From start to finish, MTE Studios researched, conceptualized, designed, fabricated and commissioned the museum, all galleries and exhibits as a turnkey solution. To create a authentic experience MTE Studio’s content development team collaborated with a number of international scholars and professors to guarantee historic accuracy.
The museum has been created along 10 different themes being:
Ingenious engineering trick devices
Architecture and town planning
ELEPHANT WATER CLOCK
The Elephant Water Clock is an iconic example of one of al-Jazari’s masterpieces of fine technology. The clock is a working recreation, based on the manuscripts and drawings left behind by the celebrated engineer.
This dynamic scale model display depicts five famous water-raising devices made by Muslim engineers. All the models work, using real water, and are activated via small touch screens, each displaying elegant 3-D animations explaining how the devices work.

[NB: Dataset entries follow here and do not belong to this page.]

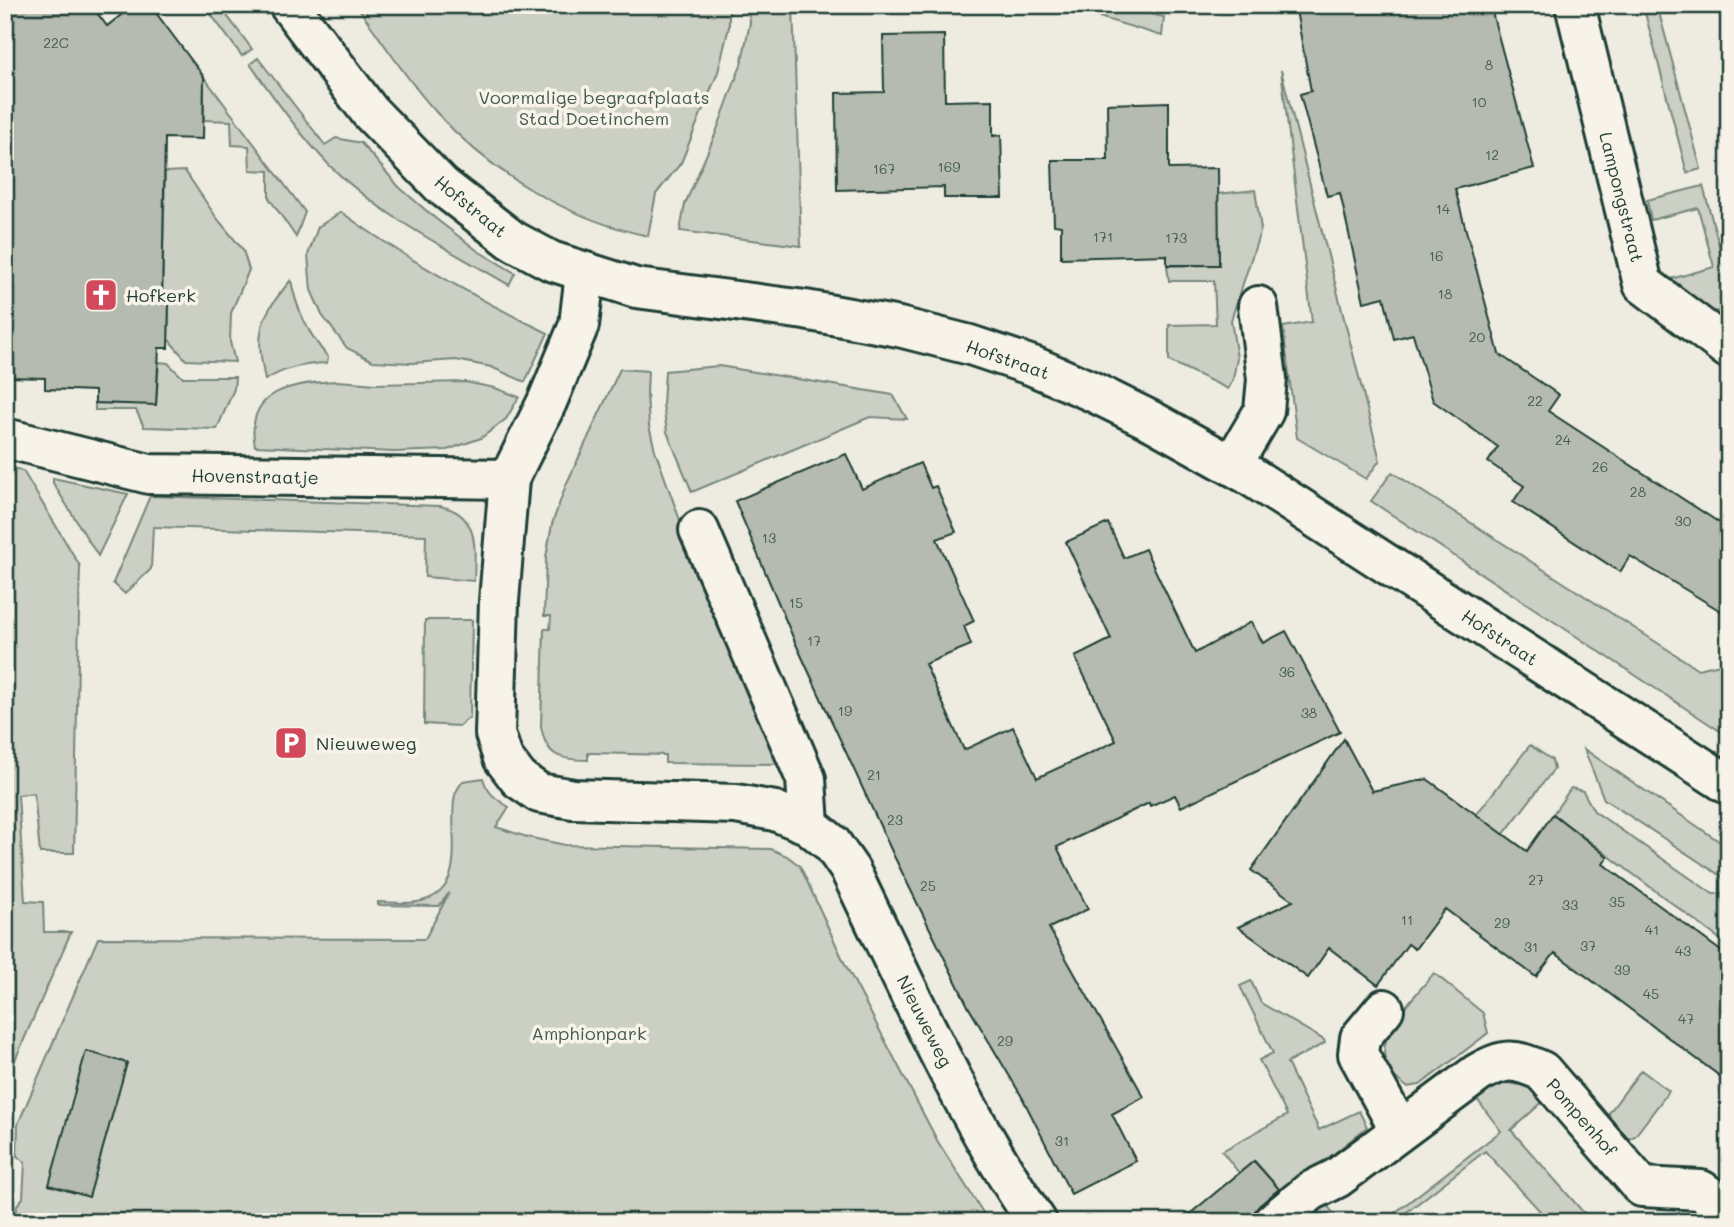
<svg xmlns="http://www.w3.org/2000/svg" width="1734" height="1227" font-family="Mali,sans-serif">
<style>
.green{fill:#cccfc4;stroke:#76867c;stroke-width:2}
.building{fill:#b5bbb0;stroke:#1f3d34;stroke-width:2}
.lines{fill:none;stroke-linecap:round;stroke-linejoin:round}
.minor-casing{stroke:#1f3d34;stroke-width:44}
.tertiary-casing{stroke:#1f3d34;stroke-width:44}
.minor{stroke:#f7f3e8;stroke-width:38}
.tertiary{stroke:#f7f3e8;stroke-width:38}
.labels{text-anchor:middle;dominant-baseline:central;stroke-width:7;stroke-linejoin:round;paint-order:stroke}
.number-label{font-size:14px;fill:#445c53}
.park-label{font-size:18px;fill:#425a51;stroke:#f7f3e8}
.street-label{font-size:18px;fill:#1f3d34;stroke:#f7f3e8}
.poi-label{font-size:18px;fill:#1f3d34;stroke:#f7f3e8;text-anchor:start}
</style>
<rect width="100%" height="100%" fill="#eeece1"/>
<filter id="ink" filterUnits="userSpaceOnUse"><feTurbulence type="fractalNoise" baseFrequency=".0143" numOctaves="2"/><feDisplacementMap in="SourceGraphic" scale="14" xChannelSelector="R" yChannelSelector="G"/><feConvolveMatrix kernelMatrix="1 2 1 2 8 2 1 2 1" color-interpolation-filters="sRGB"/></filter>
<g filter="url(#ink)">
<path class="green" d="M204 5H219L252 49 242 56Z
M356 5H729V27L718 72 681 163 656 194 648 236C568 219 492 174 437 113 408 82 382 40 356 5Z
M748 5H793L801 246 680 231 685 204 715 135 741 65 750 23Z
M1059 5H1109L1164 17 1162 36Z
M1643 5H1657L1701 169 1687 173Z
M258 58 325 145 336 138 361 143 399 187 436 219 478 251 515 273 509 285C448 249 381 216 330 166 300 135 275 99 250 64Z
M1281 70 1380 460 1366 479 1297 438 1283 327 1312 322Z
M204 77 305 212 296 237 269 198V171L250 170 249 146 232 145 231 121 204 120Z
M185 171 216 217 243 250 249 270 231 313 230 342 235 362 186 360 168 339 169 301 162 300 165 172Z
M1703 186 1729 282V308L1711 313 1667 280 1714 267 1698 208 1651 220 1647 200Z
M1255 190 1261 229 1231 320 1237 358 1233 379 1228 389 1169 361V325L1216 324 1214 281H1169L1167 266 1219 265 1218 194Z
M341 212C406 259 475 298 548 333L525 382 491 367 456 360 412 363 373 361 347 348 322 315 311 290 308 255 318 227Z
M291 280C296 309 309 335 328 357L327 363C304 364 285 368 265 380 255 331 259 318 291 280Z
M159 362 168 363 182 377H235L234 389 217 429 144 427 136 410H95V403L156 404Z
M719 366 893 395 907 419 870 417 692 492 667 432 663 405 665 371Z
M620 369 648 371 647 394 649 426 655 450 687 540 781 764 665 763V755L593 753H588V760C559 760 546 756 541 726L544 629H550L551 616H544L546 557 552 524 566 485Z
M338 381 376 384 465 382 495 388 519 397 506 419 481 438 447 450 394 452 255 446C244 389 294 383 338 381Z
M5 465 23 471 80 566 74 853H40L34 793 18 795 25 901 43 902 44 932H71L5 1083Z
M1392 472 1698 669 1729 662V737L1371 501Z
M53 478 128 494 98 556 53 483Z
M150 496 440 506C480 514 475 548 474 581L425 577 426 535 153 527 151 569 125 594 113 583Z
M425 620H472L470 717 459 726 424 724Z
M1530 745 1552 760 1554 769 1503 835 1476 815Z
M1584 749 1729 848V878H1724L1604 799Z
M483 778C487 793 496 799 509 807L496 827 527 837 565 845 771 849 787 856 800 866 844 962 938 1142 989 1222H16L17 1205 23 1198 25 1162 17 1156 18 1124 98 938 425 939 449 893 439 906 378 905V902C392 902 408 905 422 901 470 889 447 829 455 795 456 791 460 785 463 781Z
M1571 788 1583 791 1594 811 1713 894 1729 893V946L1553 814Z
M1434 973 1483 1013 1488 1033 1420 1085 1407 1087C1353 1052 1408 1006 1434 973Z
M1251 981 1261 1003 1324 1040 1325 1043 1287 1063 1319 1130 1359 1111 1367 1127 1267 1208 1256 1194 1272 1181 1255 1161 1239 1173 1222 1151 1287 1115 1259 1060 1273 1053 1240 986Z
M1641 1070 1669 1091 1635 1136 1628 1139 1612 1126 1609 1113Z
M1507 1083 1523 1085 1546 1099 1511 1130 1592 1222H1550L1485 1151 1394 1222H1383L1501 1131 1476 1098 1492 1087Z
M1324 1201 1340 1222H1287Z"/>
<path class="building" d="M5 5H91L107 26 134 5H150L204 77 203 139 165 138 162 300 169 301 168 348H159L156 405 95 403V391L45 389V378L5 377Z
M1295 5H1490L1534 168 1455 189 1499 354 1559 395 1548 411 1729 529V616L1630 556 1620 572 1513 502 1524 486 1488 462 1498 447 1433 401 1413 334 1394 339 1384 297 1364 302 1340 193 1327 196 1300 94 1311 91Z
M944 35 945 101 993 100V136L1001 135 1003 198H944V187L837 190 836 93 884 92 883 36Z
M1169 102V169L1218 168 1219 265H1167V255L1061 258V226L1054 225 1052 160H1108L1107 104Z
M846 454 862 489 920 463 931 488 936 486 956 532 937 539 974 621 964 626 971 645 925 664 964 750 1013 727 1037 778 1116 741 1075 657 1111 639 1066 542 1108 523 1124 558 1145 549 1195 653 1251 622 1263 643 1286 631 1340 732 1181 807 1175 795 1150 806 1149 803 1057 847 1088 909 1049 928 1144 1097 1112 1114 1136 1161 1071 1194 1022 1097 969 1008 894 856 795 642 735 501Z
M1344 739 1372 791 1427 779 1527 851 1553 814 1608 857 1603 864 1729 957V1083L1555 953 1536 977 1445 909 1415 949 1408 944 1378 985 1329 948 1308 978 1238 927 1293 901 1251 870Z
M86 1051 127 1063 89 1197 49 1185Z
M1254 1161 1279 1189 1259 1206 1253 1214 1252 1222H1180Z"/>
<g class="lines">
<defs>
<path id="minor" d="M1575 5 1643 284 1729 349
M585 273 579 325 547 402 509 479 499 601 495 734 503 758 519 779 539 793 573 799 736 804 775 811 809 825 832 844 850 870C908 989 962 1112 1037 1222
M5 438 149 474 509 479
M1232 465 1264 411 1267 379 1258 306
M699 530 806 779 809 825
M1384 1009 1360 1038 1358 1054 1400 1131
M1273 1222 1311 1191 1337 1178 1478 1073C1505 1058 1513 1058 1542 1071L1642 1187 1701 1190 1729 1210"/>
<path id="tertiary" d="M289 5 370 112 442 186 512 240 551 261 636 288 805 310 899 327 970 345 1033 366 1091 391 1154 422 1249 475 1729 785"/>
</defs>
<use href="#minor" class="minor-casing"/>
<use href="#tertiary" class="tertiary-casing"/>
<use href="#minor" class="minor"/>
<use href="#tertiary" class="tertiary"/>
</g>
</g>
<defs>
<symbol id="church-square" viewBox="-11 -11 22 22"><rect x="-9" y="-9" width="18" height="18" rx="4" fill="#d1495b" stroke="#f7f3e8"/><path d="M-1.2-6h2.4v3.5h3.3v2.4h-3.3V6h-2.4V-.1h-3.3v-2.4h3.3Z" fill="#fff"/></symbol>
<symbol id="parking-square" viewBox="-11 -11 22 22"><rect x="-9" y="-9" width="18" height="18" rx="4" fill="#d1495b" stroke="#f7f3e8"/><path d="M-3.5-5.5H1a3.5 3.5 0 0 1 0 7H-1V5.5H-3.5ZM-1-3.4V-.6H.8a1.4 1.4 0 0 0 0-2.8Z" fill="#fff"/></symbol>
</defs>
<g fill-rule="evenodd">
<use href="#church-square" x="82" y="276" width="38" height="38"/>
<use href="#parking-square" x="272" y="724" width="38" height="38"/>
</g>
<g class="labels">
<g class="number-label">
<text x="56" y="42">22C</text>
<text x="1489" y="64">8</text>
<text x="1479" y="101">10</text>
<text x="1492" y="154">12</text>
<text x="949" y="166">169</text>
<text x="884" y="168">167</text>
<text x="1443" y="208">14</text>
<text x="1103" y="236">171</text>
<text x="1176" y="237">173</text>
<text x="1436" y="255">16</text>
<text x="1445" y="293">18</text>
<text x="1477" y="336">20</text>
<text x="1535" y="400">22</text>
<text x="1563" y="439">24</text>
<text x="1600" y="466">26</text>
<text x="1638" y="491">28</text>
<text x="1683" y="520">30</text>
<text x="769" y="537">13</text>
<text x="796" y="602">15</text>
<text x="814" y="640">17</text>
<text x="1287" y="671">36</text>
<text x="845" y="710">19</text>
<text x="1309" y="712">38</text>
<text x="874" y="774">21</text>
<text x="895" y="819">23</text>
<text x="1536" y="879">27</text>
<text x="928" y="885">25</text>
<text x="1617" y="901">35</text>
<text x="1570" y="904">33</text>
<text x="1407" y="919">11</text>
<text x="1502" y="922">29</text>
<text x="1652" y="929">41</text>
<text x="1588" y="945">37</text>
<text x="1531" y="946">31</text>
<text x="1683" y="950">43</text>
<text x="1622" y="969">39</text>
<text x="1651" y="993">45</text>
<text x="1686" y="1018">47</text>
<text x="1005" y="1040">29</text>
<text x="1062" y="1140">31</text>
</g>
<g class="park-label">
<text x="594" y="97">Voormalige begraafplaats<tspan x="594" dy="21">Stad Doetinchem</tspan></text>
<text x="589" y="1033">Amphionpark</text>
</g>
<g class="street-label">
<text transform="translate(1622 197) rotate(76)">Lampongstraat</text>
<text transform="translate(471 206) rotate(39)">Hofstraat</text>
<text transform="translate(1008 359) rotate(19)">Hofstraat</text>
<text transform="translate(255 476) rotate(1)">Hovenstraatje</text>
<text transform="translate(1500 637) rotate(33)">Hofstraat</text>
<text transform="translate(925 1021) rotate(63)">Nieuweweg</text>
<text transform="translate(1582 1117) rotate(49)">Pompenhof</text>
</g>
<g class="poi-label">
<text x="126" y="295">Hofkerk</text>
<text x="316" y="743">Nieuweweg</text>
</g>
</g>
<rect width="1734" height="1227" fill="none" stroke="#f7f3e8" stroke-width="28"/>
<rect x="14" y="14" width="1706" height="1199" fill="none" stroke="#1f3d34" stroke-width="2.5" filter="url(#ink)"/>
</svg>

INTERACTIVE TIMELINE TABLE
The interactive multi-touch table provides a comprehensive overview of the development of Islamic science and technology from 650 to 1650. Visitors can browse the content by touching dates along the timeline, which opens images, text and videos.
CHEMISTRY OBJECT THEATRE
The dramatic story of Islamic contributions to the development of chemistry is told through the lives of three famous scholars. The story is told in a reconstruction of an ancient chemistry laboratory. Video projections, life size virtual characters, special effects and props are synchronized together into a captivating show, bringing the story to life.
HUMAN HEALTH TOUCH WALL
A digital touch screen depicts a 3-D diagram of the human body. Visitors can move a virtual magnifying glass over the body, to highlight particular organs or biological systems. Pop-up windows appear to highlight the various contributions made by Muslim physicians, respective to each part of the body.
SLIDING PLASMA SCREEN
This plasma screen display describes the twelve main reasons why Islamic science and technology flourished. Visitors slide the screen sideways over a large wall graphic, while sensors update information on the screen to display different texts and illustrations to describe each point.
IBN BATTUTA GAME
Visitors can follow in the footsteps of the renowned Moroccan traveller, Ibn Battuta, by playing this fun and engaging touch screen game. The challenge is to complete the journey across an animated world map, while pop-up quizzes test your knowledge about cities and life in the middle ages along the way.